Repetitive sequences in CP genome have been a major focus of research. There are an abundance of repeated sequences in the CP genome, which are distributed in intergenetic spacer and intron sequences [27]. Long repeats with length greater than 30 bp, might have functions in promoting chloroplast genome rearrangement and increasing population genetic diversity [28]. In order to verify the above-mentioned functions and obtain a comprehensive understanding of the long repeats within the R. tomentosa CP genome, the long repeats in CP genomes from four other species, Psidium guajava, Eugenia uniflora, Eucalyptus grandis and Melastoma candidum were selected for comparison according to the ties of consanguinity between species. These three species were used to compare and analyze the conserved and unique characteristics of chloroplast CP genomes between different genera of the same family. M. candidum, which belongs to another family within the Myrtiflorae order, is the most closely related among other species whose CP genome sequences are available from NCBI except for the three species of Myrtaceae family. Similarly, M. candidum was used to analyze differences between species in different families. The resulting data revealed the repeat structure of these four species, demonstrating that there are 38 (14 forward, 24 palindromic), 31 (14 forward, 15 palindromic, 2 reverse), 33 (16 forward, 16 palindromic, 1 reserve), 30 (16 forward, 14 palindromic) and 49 (22 forward, 19 palindromic, 4 reverse, 4 complement) large repeats (LRs) in R. tomentosa, Psidium guajava, Eugenia uniflora, Eucalyptus grandis and Melastoma candidum, respectively. In detail, there is no reverse or complement repeats in R. tomentosa, similar to Eucalyptus grandis. At the same time, complement repeats exists in M. candidum, which is not a member of the Myrtaceae family unlike the other four species. Thus, population genetic diversity is revealed by LRs differences, which is consistent with LRs functional analysis (Figure 3).
Figure 3

Repeat sequences in four chloroplast genomes. F, P, R, and C indicates the repeat types: F (forward), P (palindrome), R (reverse), and C (complement). Repeats with different lengths are indicated in different colors.
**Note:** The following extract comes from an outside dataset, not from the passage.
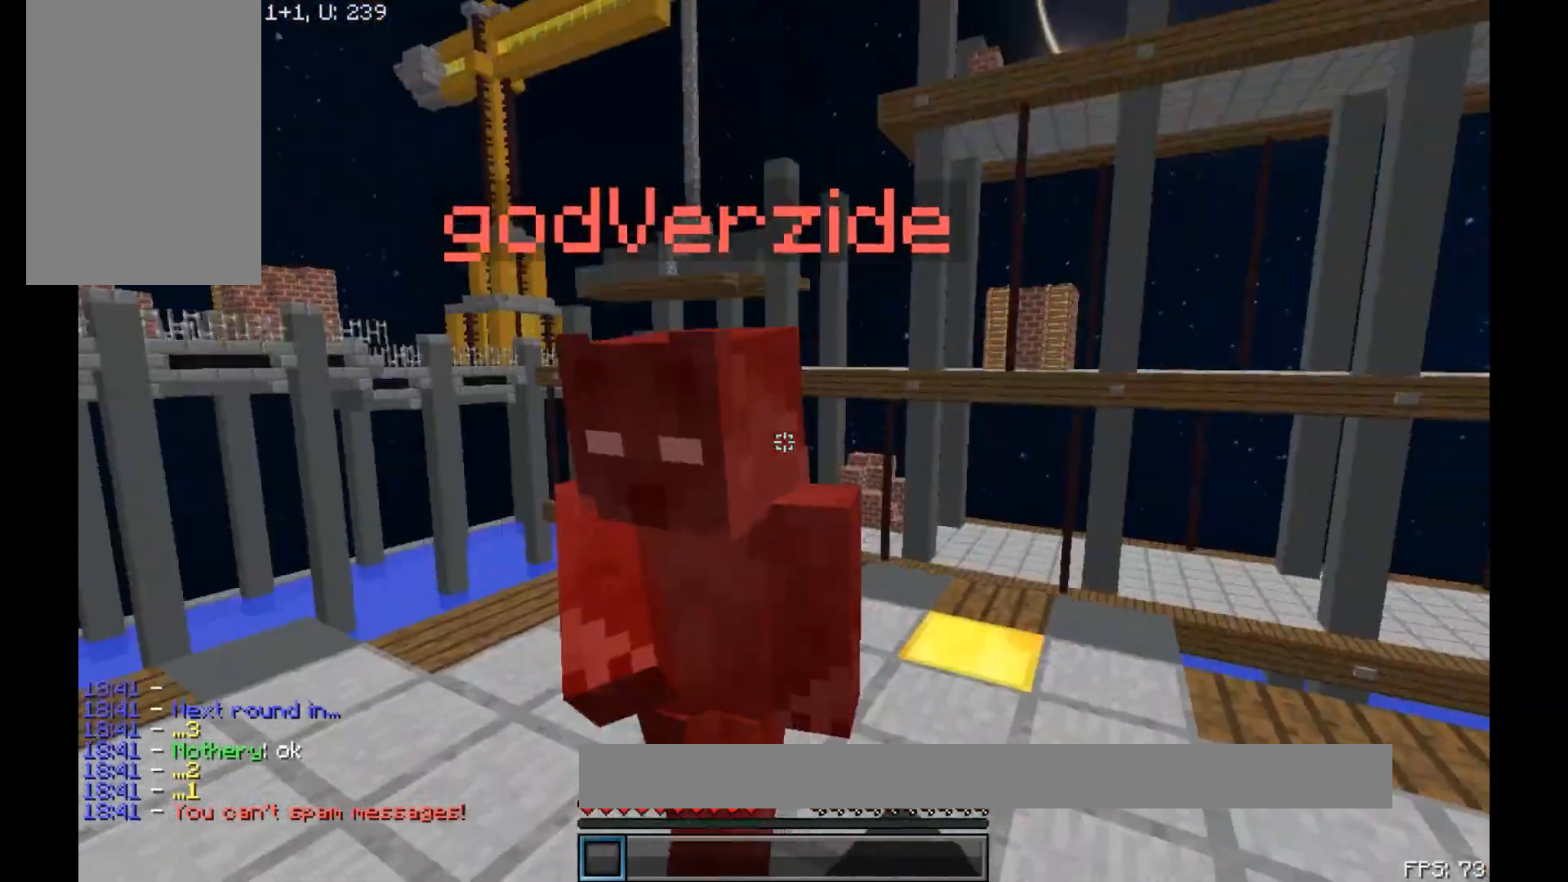
{"keys": ["w"], "mouse": [], "events": [[67, "mouse_left", "down"], [133, "mouse_left", "up"], [167, "mouse_left", "down"], [217, "mouse_left", "up"], [283, "mouse_left", "down"], [333, "mouse_left", "up"], [433, "mouse_left", "down"], [467, "mouse_left", "up"]]}
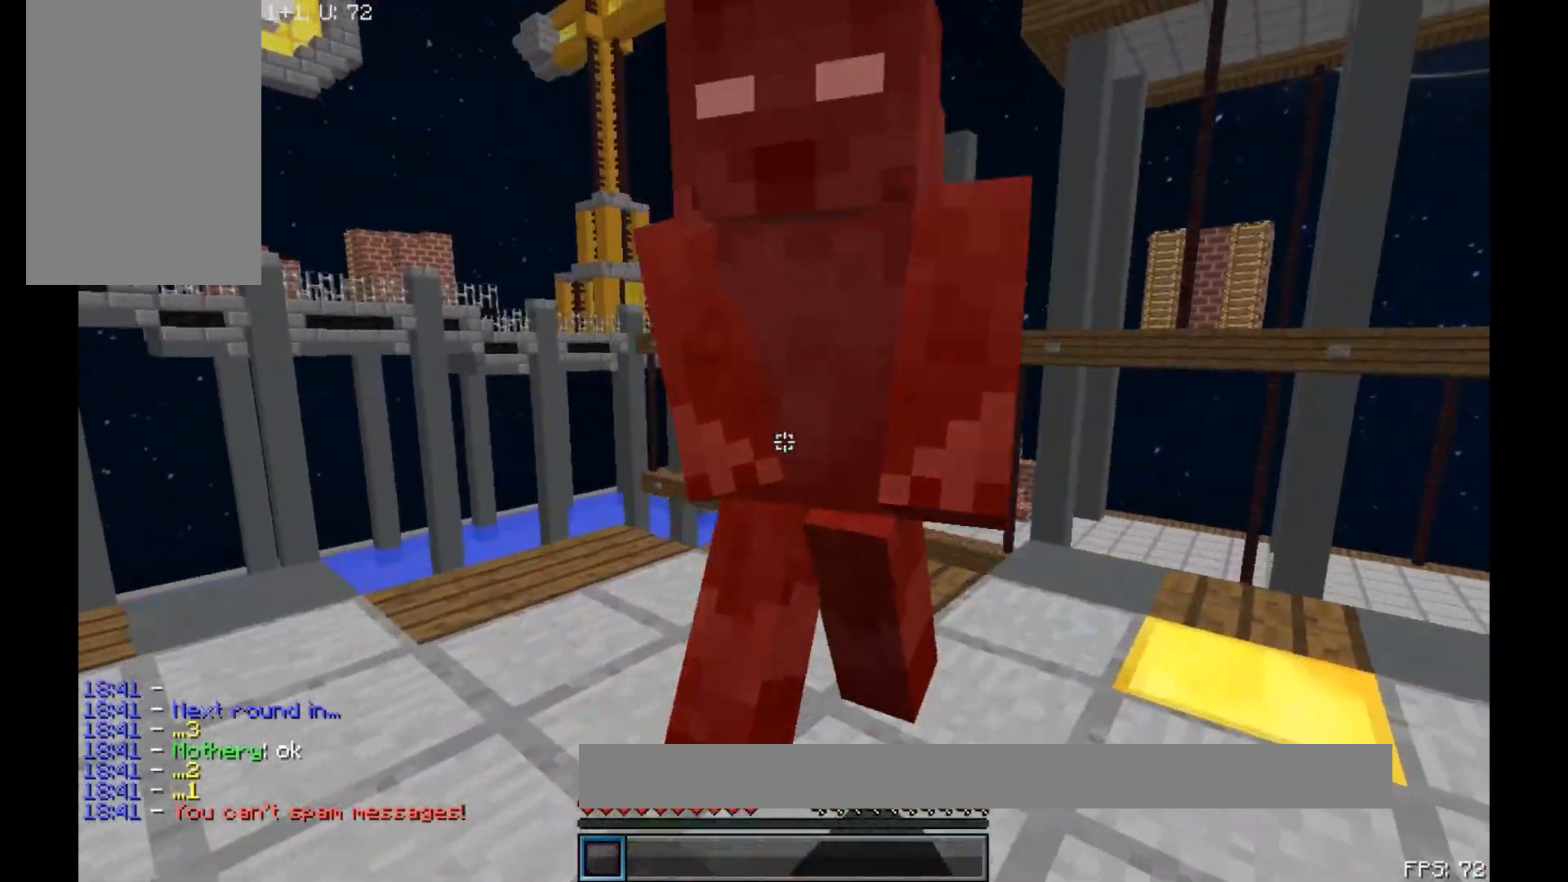
{"keys": ["w"], "mouse": ["left"], "events": [[17, "mouse_left", "down"], [83, "mouse_left", "up"], [117, "mouse_left", "down"], [167, "mouse_left", "up"], [233, "mouse_left", "down"], [233, "mouse_right", "down"], [267, "mouse_left", "up"], [267, "mouse_right", "up"], [383, "mouse_left", "down"]]}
Simple sequence repeats (SSRs) are composed of small repeated sequences of 1 to 6 bp, which are extensively distributed in intergenic regions, intron regions, and even protein-coding regions. High mutation rates in these regions also reflect the genetic diversity [29]. CP SSRs, which are widely used in phylogenetic and population genetic analyses [30], are important sources for developing molecular markers. A total of 282 SSRs were identified in the R. tomentosa CP genome and were summarized in Table 4, including 173 mononucleotide, 37 dinucleotide, 63 trinucleotide and nine tetranucleotide repeat units. In addition, 98.8% of the mononucleotide SSRs belongs to the A/T type, which is consistent with previous studies where proportions of polyadenine (polyA) and polythymine (polyT) were higher than those of polycytosine (polyC) and polyguanine (polyG) within CP SSRs in many plants [31].
Table 4

Base composition in the chloroplast genome of R. tomentosa.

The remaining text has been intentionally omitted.